In mammals, the chest cavity (or thorax) is separated from the abdominal cavity by a sheet of muscle called the diaphragm. The diaphragm serves the important purpose of keeping the contents of the thorax (the lungs and heart) separate from the abdomen. It also plays a key role in the way we breathe; as the diaphragm contracts, the space in the thorax increases, leading to inhalation.
A diaphragmatic hernia is a defect in the diaphragm, such that the organs of the abdomen can protrude into the thorax, where they limit the space the lungs have to expand and therefore interfere with breathing.
Most often, diaphragmatic hernias are due to trauma, and we see them most often in dogs and cats who have been hit by a car. But diaphragmatic hernias can also occur congenitally when there is a malformation of the diaphragm. Weimaraners and Cocker Spaniels are at an increased risk for congenital diaphragmatic hernias.
Clinical signs depend on the size of the defect in the diaphragm and the extent of protrusion of the abdominal organs in the chest. Generally patients with diaphragmatic hernias have an increased respiratory effort, ranging from coughing to serious respiratory distress. When abdominal organs protrude into the chest, the lungs are compromised both by the decreased space in which to expand and by the production of excess fluid in and around the lungs as a result of inflammation.

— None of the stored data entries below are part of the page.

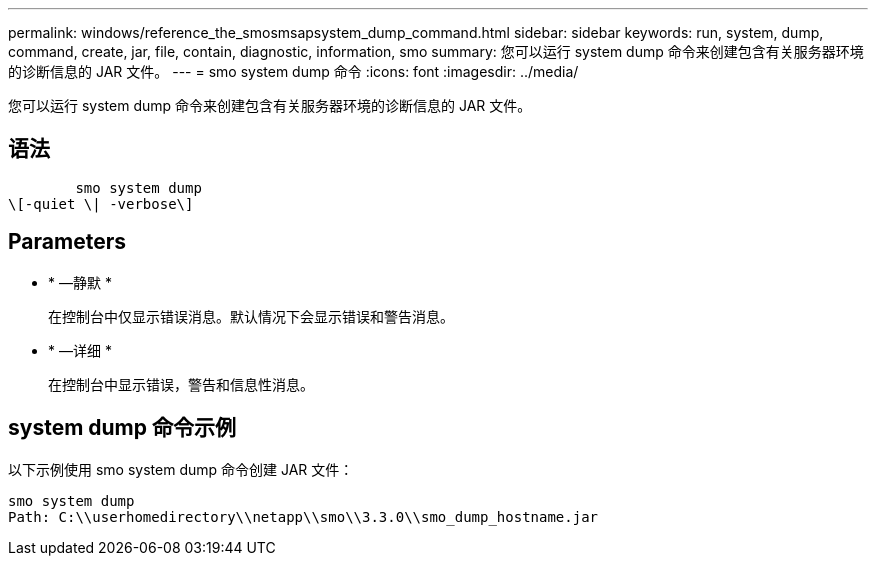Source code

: ---
permalink: windows/reference_the_smosmsapsystem_dump_command.html 
sidebar: sidebar 
keywords: run, system, dump, command, create, jar, file, contain, diagnostic, information, smo 
summary: 您可以运行 system dump 命令来创建包含有关服务器环境的诊断信息的 JAR 文件。 
---
= smo system dump 命令
:icons: font
:imagesdir: ../media/


[role="lead"]
您可以运行 system dump 命令来创建包含有关服务器环境的诊断信息的 JAR 文件。



== 语法

[listing]
----

        smo system dump
\[-quiet \| -verbose\]
----


== Parameters

* * —静默 *
+
在控制台中仅显示错误消息。默认情况下会显示错误和警告消息。

* * —详细 *
+
在控制台中显示错误，警告和信息性消息。





== system dump 命令示例

以下示例使用 smo system dump 命令创建 JAR 文件：

[listing]
----
smo system dump
Path: C:\\userhomedirectory\\netapp\\smo\\3.3.0\\smo_dump_hostname.jar
----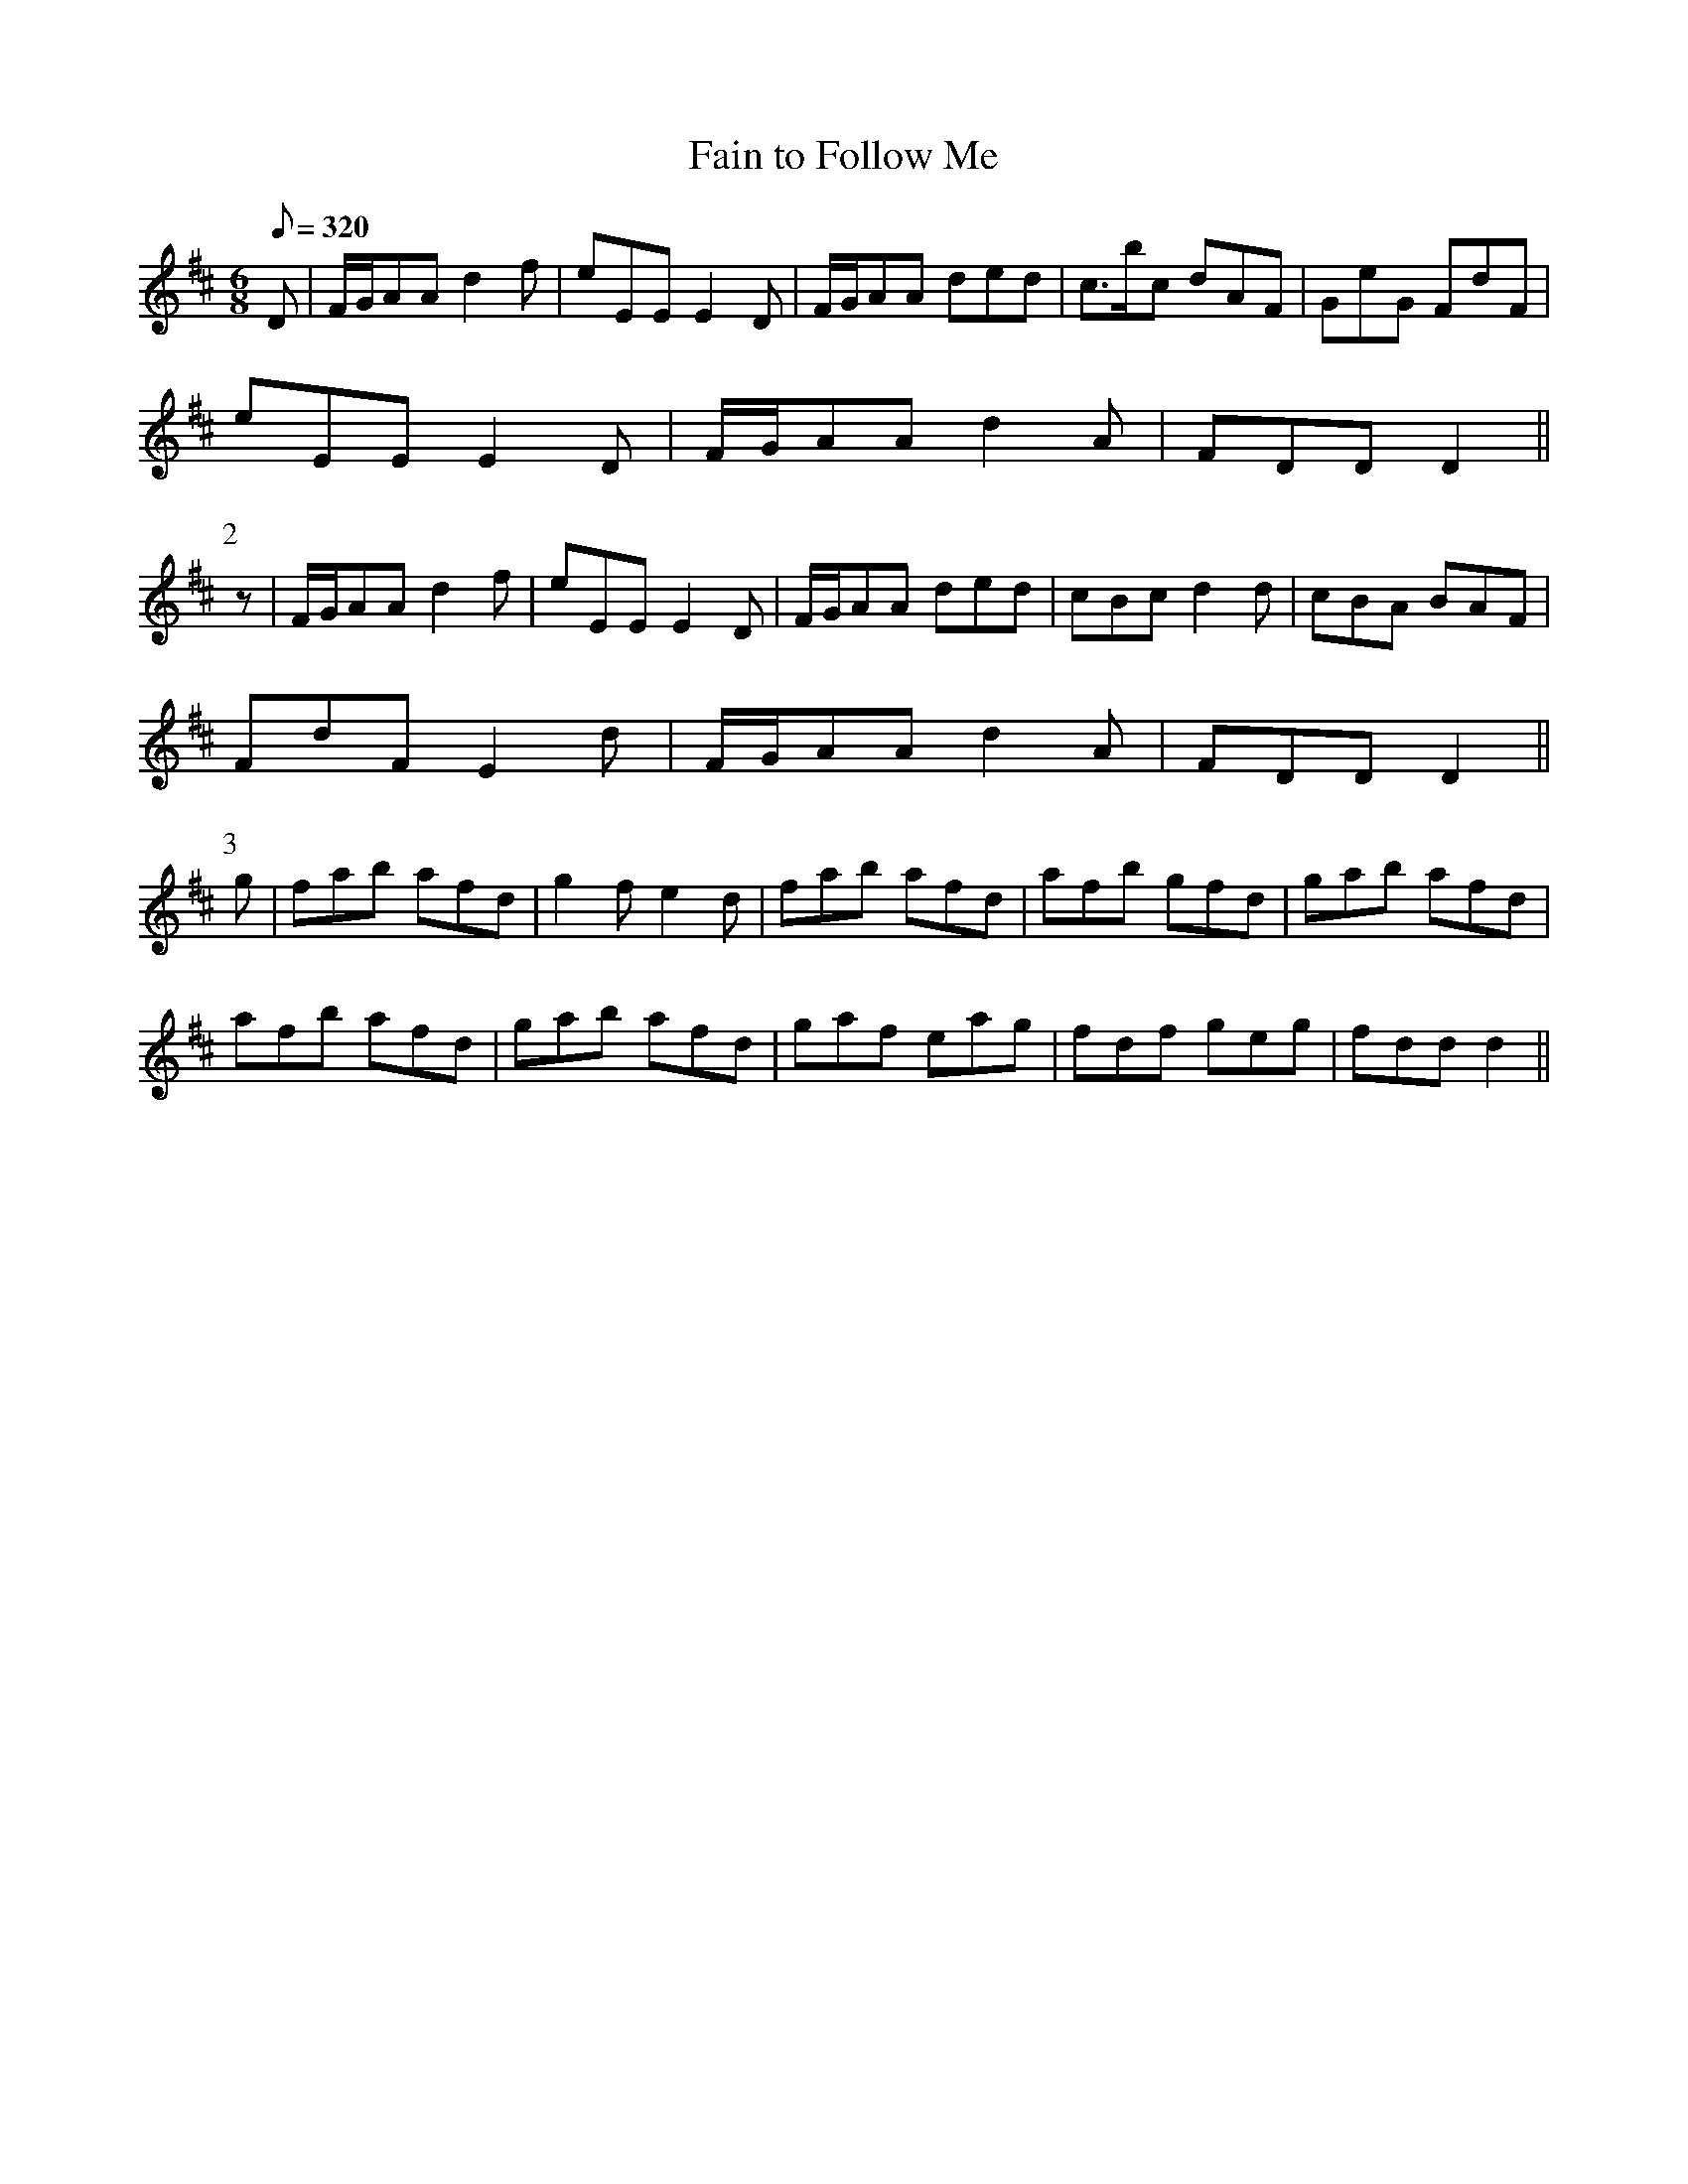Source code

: X:050
T: Fain to Follow Me
N: O'Farrell's Pocket Companion v.1 (Sky ed. p.39)
M: 6/8
L: 1/8
R: jig
Q: 320
K: D
D|F/G/AA d2f|eEE E2D|F/G/AA ded|c>bc dAF|GeG FdF|
eEE E2D|F/G/AA d2A|FDD D2||
P:2
z|F/G/AA d2f|eEE E2D|F/G/AA ded|cBc d2d| cBA BAF|
FdF E2d|F/G/AA d2A|FDD D2||
P:3
g|fab afd|g2f e2d|fab afd|afb gfd|gab afd|
afb afd|gab afd|gaf eag|fdf geg|fdd d2||
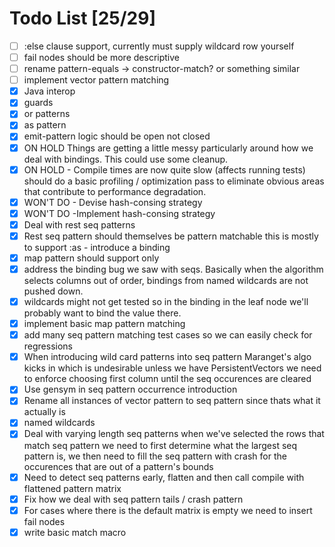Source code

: * Todo List [25/29]
  - [ ] :else clause support, currently must supply wildcard row yourself
  - [ ] fail nodes should be more descriptive
  - [ ] rename pattern-equals -> constructor-match? or something similar
  - [ ] implement vector pattern matching
  - [X] Java interop
  - [X] guards
  - [X] or patterns
  - [X] as pattern
  - [X] emit-pattern logic should be open not closed
  - [X] ON HOLD Things are getting a little messy particularly around how we
        deal with bindings. This could use some cleanup.
  - [X] ON HOLD - Compile times are now quite slow (affects running tests) should
        do a basic profiling / optimization pass to eliminate obvious
        areas that contribute to performance degradation.
  - [X] WON'T DO - Devise hash-consing strategy
  - [X] WON'T DO -Implement hash-consing strategy
  - [X] Deal with rest seq patterns
  - [X] Rest seq pattern should themselves be pattern matchable this is
        mostly to support :as - introduce a binding
  - [X] map pattern should support only
  - [X] address the binding bug we saw with seqs. Basically when the algorithm
        selects columns out of order, bindings from named wildcards are 
        not pushed down.
  - [X] wildcards might not get tested so in the binding in the leaf node
        we'll probably want to bind the value there.
  - [X] implement basic map pattern matching
  - [X] add many seq pattern matching test cases so we can easily check
        for regressions
  - [X] When introducing wild card patterns into seq pattern Maranget's
        algo kicks in which is undesirable unless we have PersistentVectors
        we need to enforce choosing first column until the seq occurences are
        cleared
  - [X] Use gensym in seq pattern occurrence introduction
  - [X] Rename all instances of vector pattern to seq pattern since thats
        what it actually is
  - [X] named wildcards
  - [X] Deal with varying length seq patterns
        when we've selected the rows that match seq pattern we need to first
        determine what the largest seq pattern is, we then need to fill
        the seq pattern with crash for the occurences that are out of a
        pattern's bounds
  - [X] Need to detect seq patterns early, flatten and then call compile
        with flattened pattern matrix
  - [X] Fix how we deal with seq pattern tails / crash pattern
  - [X] For cases where there is the default matrix is empty we need
        to insert fail nodes
  - [X] write basic match macro

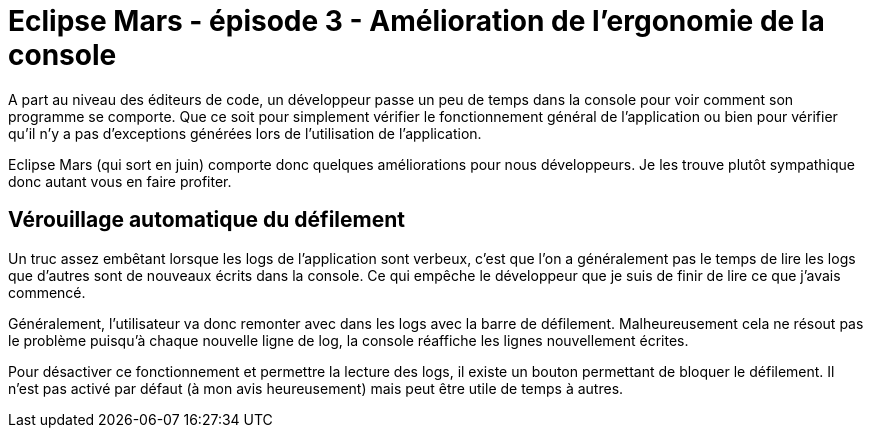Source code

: = Eclipse Mars - épisode 3 - Amélioration de l'ergonomie de la console
:hp-tags: eclipse, mars

A part au niveau des éditeurs de code, un développeur passe un peu de temps dans la console pour voir comment son programme se comporte. Que ce soit pour simplement vérifier le fonctionnement général de l'application ou bien pour vérifier qu'il n'y a pas d'exceptions générées lors de l'utilisation de l'application.

Eclipse Mars (qui sort en juin) comporte donc quelques améliorations pour nous développeurs. Je les trouve plutôt sympathique donc autant vous en faire profiter.

== Vérouillage automatique du défilement

Un truc assez embêtant lorsque les logs de l'application sont verbeux, c'est que l'on a généralement pas le temps de lire les logs que d'autres sont de nouveaux écrits dans la console. Ce qui empêche le développeur que je suis de finir de lire ce que j'avais commencé. 

Généralement, l'utilisateur va donc remonter avec dans les logs avec la barre de défilement. Malheureusement cela ne résout pas le problème puisqu'à chaque nouvelle ligne de log, la console réaffiche les lignes nouvellement écrites.

Pour désactiver ce fonctionnement et permettre la lecture des logs, il existe un bouton permettant de bloquer le défilement. Il n'est pas activé par défaut (à mon avis heureusement) mais peut être utile de temps à autres.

If the tear in the diaphragm is small, it is possible for tissues from the abdomen to get trapped in the hole, where they are subject to the possibility that the local blood supply could be compromised. For instance, if a segment of small intestine slips through the hole in the diaphragm and gets trapped, the blood supply to that segment will be cut off. Without an adequate blood supply, the tissues will die, presenting an entirely different clinical picture.
Dogs or cats who have been the victim of hit by car accidents are often in shock when they present as emergencies, so sometimes the symptoms of a diaphragmatic hernia are missed. In fact, some 10 to 20% of cases of traumatic diaphragmatic hernias are not diagnosed for weeks to months after the initial trauma.
Your veterinarian may be suspicious of a diaphragmatic hernia if, during your pet’s physical exam, the lung sounds are muffled. Your veterinarian may also hear gut sounds, like gurgling, in your pet’s chest, indicating that some parts of the gastrointestinal tract are present in the thorax. Generally, pets are also displaying some kind of respiratory difficulties at the time.
Diaphragmatic hernias can usually be definitively diagnosed on x-rays, but sometimes an ultrasound will be needed in difficult cases.
The treatment for diaphragmatic hernias is surgical. The tear in the diaphragm must be repaired to prevent the abdominal organs from protruding into the chest. Patients who undergo this kind of surgery will also have a chest tube placed so that a slight negative pressure can be achieved in the chest after closure, ensuring proper breathing post-operatively.
The prognosis for patients with acute or chronic diaphragmatic hernias is good to excellent, though the sooner the condition is addressed the better. This prognosis assumes surgical repair and careful post-operative monitoring.